Story 4: The Break-up That Awakened Me
- kirstinva
- Dec 12
- 3 min read
When I left my stable job at the mental health hospital, I thought the biggest change in my life was behind me. I didn’t expect my next relationship to become the catalyst for a much deeper transformation — one that would eventually wake me up to who I really am.
He was handsome, a fitness addict and took his personal health seriously, which I appreciated and found attractive. He lived on a farm near Port Elizabeth leading camps for boys who wanted to take a gap year after school. We both traveled back and forth between Windhoek, Cape Town and PE, so we could spend time together. He had family in Cape Town and Namibia and I had family in Cape Town too. The distance made the connection feel exciting, almost romanticized. Although, we didn’t spend enough time together to see the cracks — not at first.

But as the months passed, something subtle began to reveal itself. We didn’t see eye to eye on many world views. And the root of that difference was his strict Christian upbringing.
I didn’t have an issue with his beliefs. I respected his devotion: the Bible reading, the praying, the way he genuinely tried to be a good person. I also prayed, meditated, practiced self-inquiry and reflected deeply — especially after my yoga teacher training. Our approaches were different, but I wanted to make space for both. However, the deeper our bond grew, the more it highlighted how different we were.
One of the clearest mirrors was his relationship with sexuality. He wanted physical intimacy just as much as I did — sometimes more — yet each time it happened, he spiraled into guilt and self-punishment. I never forced or pushed anything; he was the one who initiated it. But afterwards, he would shame himself for “disobeying God”. Watching someone torture themselves for experiencing something natural, beautiful and sacred was heartbreaking. It felt like watching him live in a cage he didn’t realize he built — and then blame himself every time he reached for the door.
Near the end of the relationship, he even planned to propose. He handmade a ring. I realised that he wanted to get married just so he could sleep with me without guilt. Not because he was ready. Not because our foundations were aligned. But because he wanted relief from his own internal battle.
That realization broke something open in me.
The deeper issue wasn’t sex. It was the worldview that shaped his entire life: God as a judge, obedience as salvation, guilt as a spiritual compass. I didn’t believe in that God. I never had.
But the true turning point came during my 10-day Vipassana meditation retreat. It was a life-altering experience — one that gave me an embodied understanding of healing, consciousness and the presence of something divine within me. I felt clarity, truth and a feeling of inner authority that I had never experienced before. I experienced awakening by turning inward. I found God within.
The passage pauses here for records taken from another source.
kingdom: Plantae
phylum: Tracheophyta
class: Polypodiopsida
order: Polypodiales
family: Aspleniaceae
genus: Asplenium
I understood how I could, by observing what is happening in my body on a micro-focused level, bring enlightenment to my consciousness and ultimately, become my own healer, mentor, therapist, guru, teacher, etc. simply by being present and allowing the God consciousness to awaken within me.
When I called him afterwards to share what I had discovered, he sounded disappointed. He told me he had been praying for me to “have an encounter with Jesus” and to be “saved.”
That was the moment I knew our paths had split completely.

I ended the relationship gently but firmly. He cried. I listened. I felt a flicker of sadness — thirty seconds of grief for the idea of us — and then something strangely calm washed over me. A truth: I could no longer shrink myself to fit into someone else’s box.
He wanted to change me. But I wanted to be free.
Staying was not an option. I would have suffocated the part of myself that was just beginning to awaken — the part that came alive through meditation, self-inquiry and a direct experience of God that lived within me, not in a doctrine.
That breakup didn’t break me. It liberated me.
It set me on the path I walk today — the path of helping others awaken to their own consciousness, their own inner truth and their own highest potential.
Eckhart Tolle said: "Suffering is necessary until you realise it is unnecessary."